Adaptive Break Prompts
Using human-factors principles, Avagab detects drops in collective attention and suggests timely stretch breaks or micro-pauses. This helps maintain healthier pacing, reduces cognitive fatigue, and encourages natural movement during long virtual blocks.
Gamified Learning Activities
Built-in templates — such as Jeopardy-style quizzes, polls, timers, and collaborative mini-games — transform passive listening into active participation. These tools give teachers simple ways to vary instruction, increase energy, and keep students engaged.
PROTOTYPE
Student Experience
Avagab gives students a calmer, less stressful way to participate in online class. Instead of constantly seeing themselves on camera, students join sessions through a customizable avatar that activates only when they speak — reducing pressure and self-consciousness. They can focus on the lesson, participate in activities like Jeopardy-style quizzes, and discreetly use a “BRB” mode when they need a moment away from the screen. After class, each student can review simple participation insights to understand their engagement patterns in a supportive, non-punitive way.
Teacher Experience
For teachers, Avagab simplifies the logistics of online and hybrid instruction. They can upload and sequence lesson materials, monitor real-time engagement signals such as attention dips and speaking time, and receive adaptive break suggestions based on class fatigue. During class, avatars make it easier to see who is participating, and after class, teachers get actionable analytics on attendance, participation, and attention trends — helping them tailor instruction and support students more effectively.
SYSTEM DESIGN & HUMAN FACTORS
Avagab was built with core HSE principles:
Cognitive Load - Reducing visual clutter, self-view, and constant social vigilance.

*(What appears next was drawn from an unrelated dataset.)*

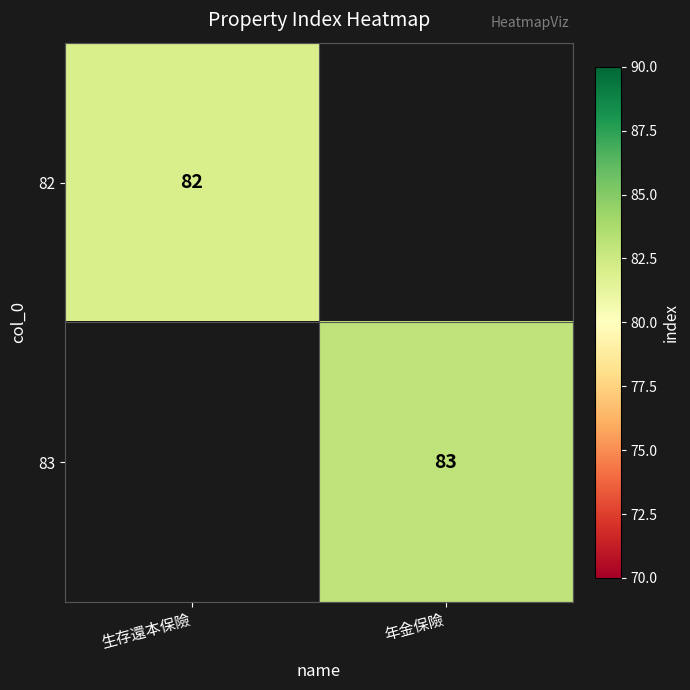

How many series are shown in this chart?

2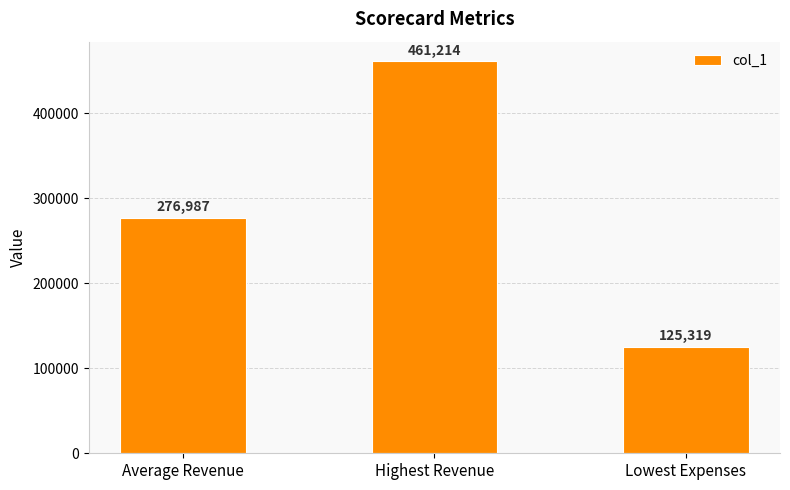

List the labels in order of value, largest first.

Highest Revenue, Average Revenue, Lowest Expenses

Perception & Attention - Using salience, prominence, and pacing to guide focus.
Ergonomics - Timed break interventions and freedom to move without shame.
Mental Models - Consistent UI layout modeled after familiar classroom workflows.
Usability Variables (Wickens) - Learnability, Efficiency, Memorability, Error Prevention, Satisfaction
REFLECTIONS & KEY LEARNINGS
Building Avagab strengthened my ability to apply human-factors frameworks to real product problems, design with cognition and ergonomics in mind, and translate academic research into actionable UX decisions. It pushed me to prototype a complex video learning system, bridge engineering psychology with user experience, and collaborate across disciplines to create a cohesive sociotechnical solution. This project ultimately shaped how I approach large-scale enterprise experiences at Dell and Hilton—where I continued designing products that support human performance at scale.